■ Text
Satellite Imagery: Eliminate cloud interference and restore surface textures

Comparison with Gaussian Filtering: TV denoising preserves edges (e.g., building contours), while Gaussian filtering blurs edges

Example:
Assume 2×2 noisy image $O = \begin{bmatrix} 50 & 100 \\ 30 & 80 \end{bmatrix}$ :

Compute $TV(O) = |50-30| + |50-100| + |30-80| + |100-80| = 20+50+50+20=140$
Denoised image $X$ has significantly reduced $TV(X)$ (e.g., 40) while $|X-O|^2$ remains small

Example: Neural Networks

Convolutional Neural Network (CNN):

截屏2025-09-13 15.15.28.png

$\min_{w,b} f(w,b) = \frac{1}{n} \sum_{i=1}^{n} \ell(w, b, (x_i, y_i))$

where

$\ell(w, b, (x_i, y_i)) = \left\| w_3^\top \cdot Q(w_2^\top \cdot Q(w_1^\top x_i - b_1) - b_2) - y_i \right\|^2$

$Q(w)_i = \max(0, w_i)$ : ReLU activation function
$w_1, w_2, w_3$ : Weight matrices
$b_1, b_2$ : Bias vectors
$x_i$ : Input data, $y_i$ : Target output

ReLU Activation: $Q(\cdot)$ outputs 0 for negative inputs, introducing nonlinearity.
Hierarchical Structure: Nested transformations $w_k^\top \cdot Q(\cdot) - b_k$ model complex feature interactions.

■ What you need to do
Output the portion of the denoising and neural network notes above that runs from "ReLU Activation: $Q(\cdot)$" up to and including "complex feature interactions.", unchanged.

(Dataset rows)
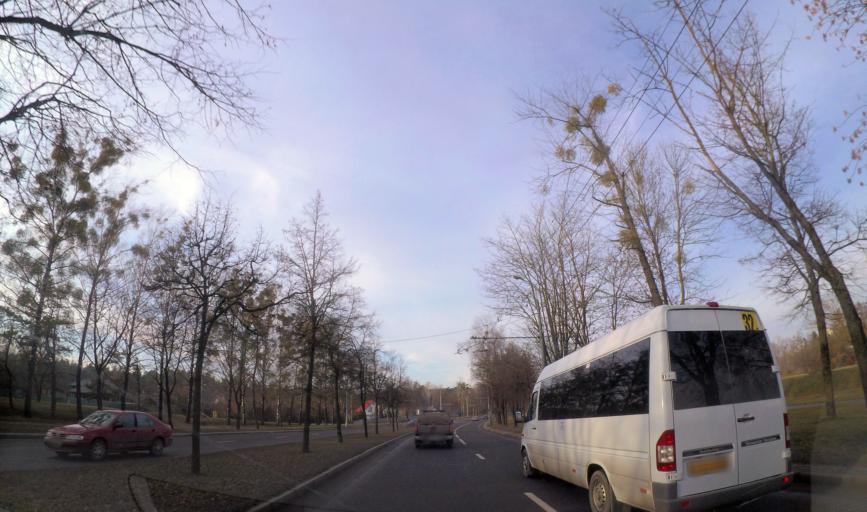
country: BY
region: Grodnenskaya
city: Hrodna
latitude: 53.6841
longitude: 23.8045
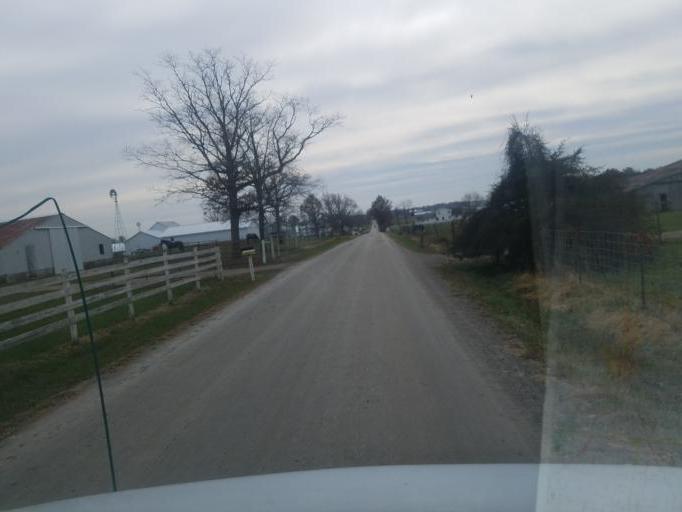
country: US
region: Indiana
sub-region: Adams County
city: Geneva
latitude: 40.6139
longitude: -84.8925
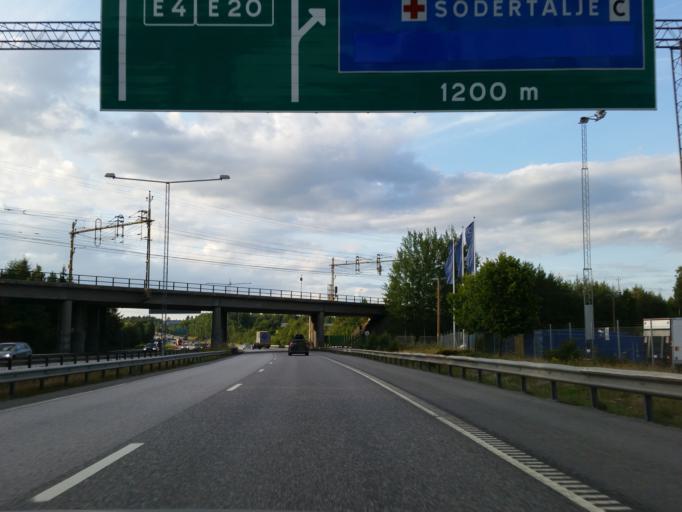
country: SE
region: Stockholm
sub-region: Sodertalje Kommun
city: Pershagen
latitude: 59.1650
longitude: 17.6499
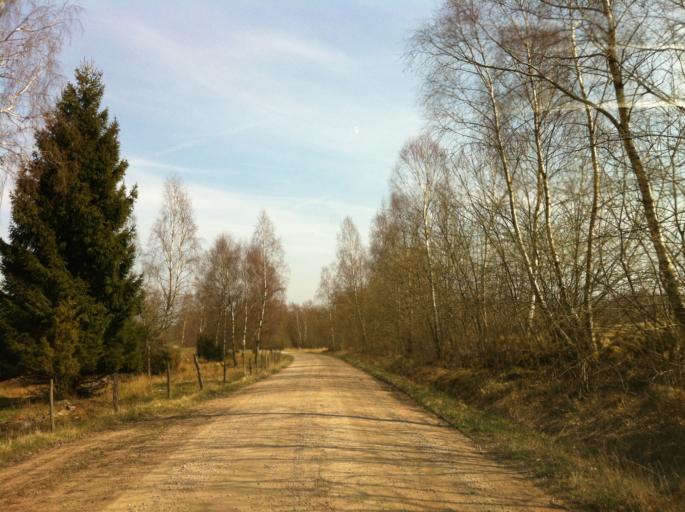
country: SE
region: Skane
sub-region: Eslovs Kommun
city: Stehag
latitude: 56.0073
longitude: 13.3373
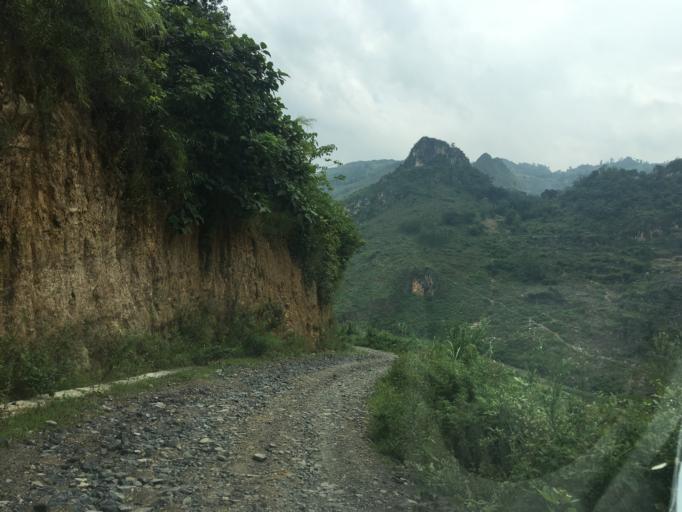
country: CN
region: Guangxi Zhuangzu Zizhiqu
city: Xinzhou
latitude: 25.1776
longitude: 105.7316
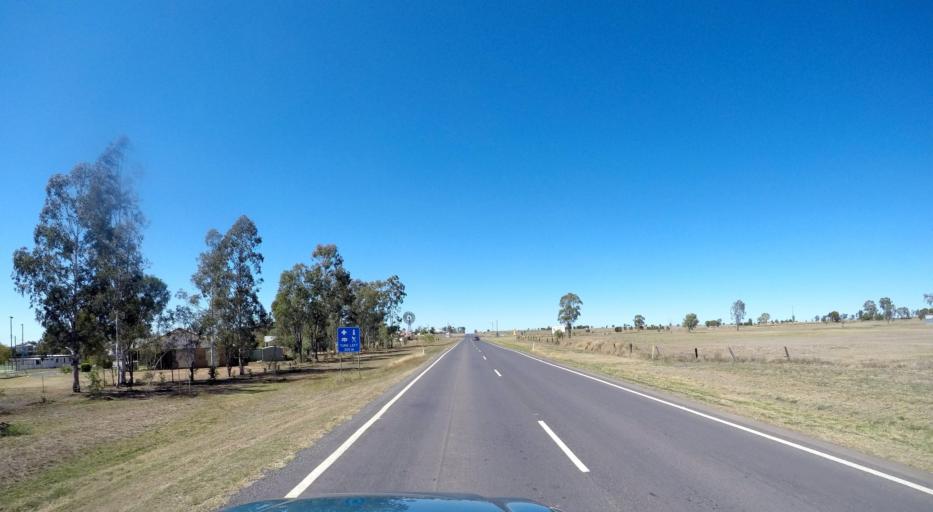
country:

■ Output for this exercise
ReLU Activation: $Q(\cdot)$ outputs 0 for negative inputs, introducing nonlinearity.
Hierarchical Structure: Nested transformations $w_k^\top \cdot Q(\cdot) - b_k$ model complex feature interactions.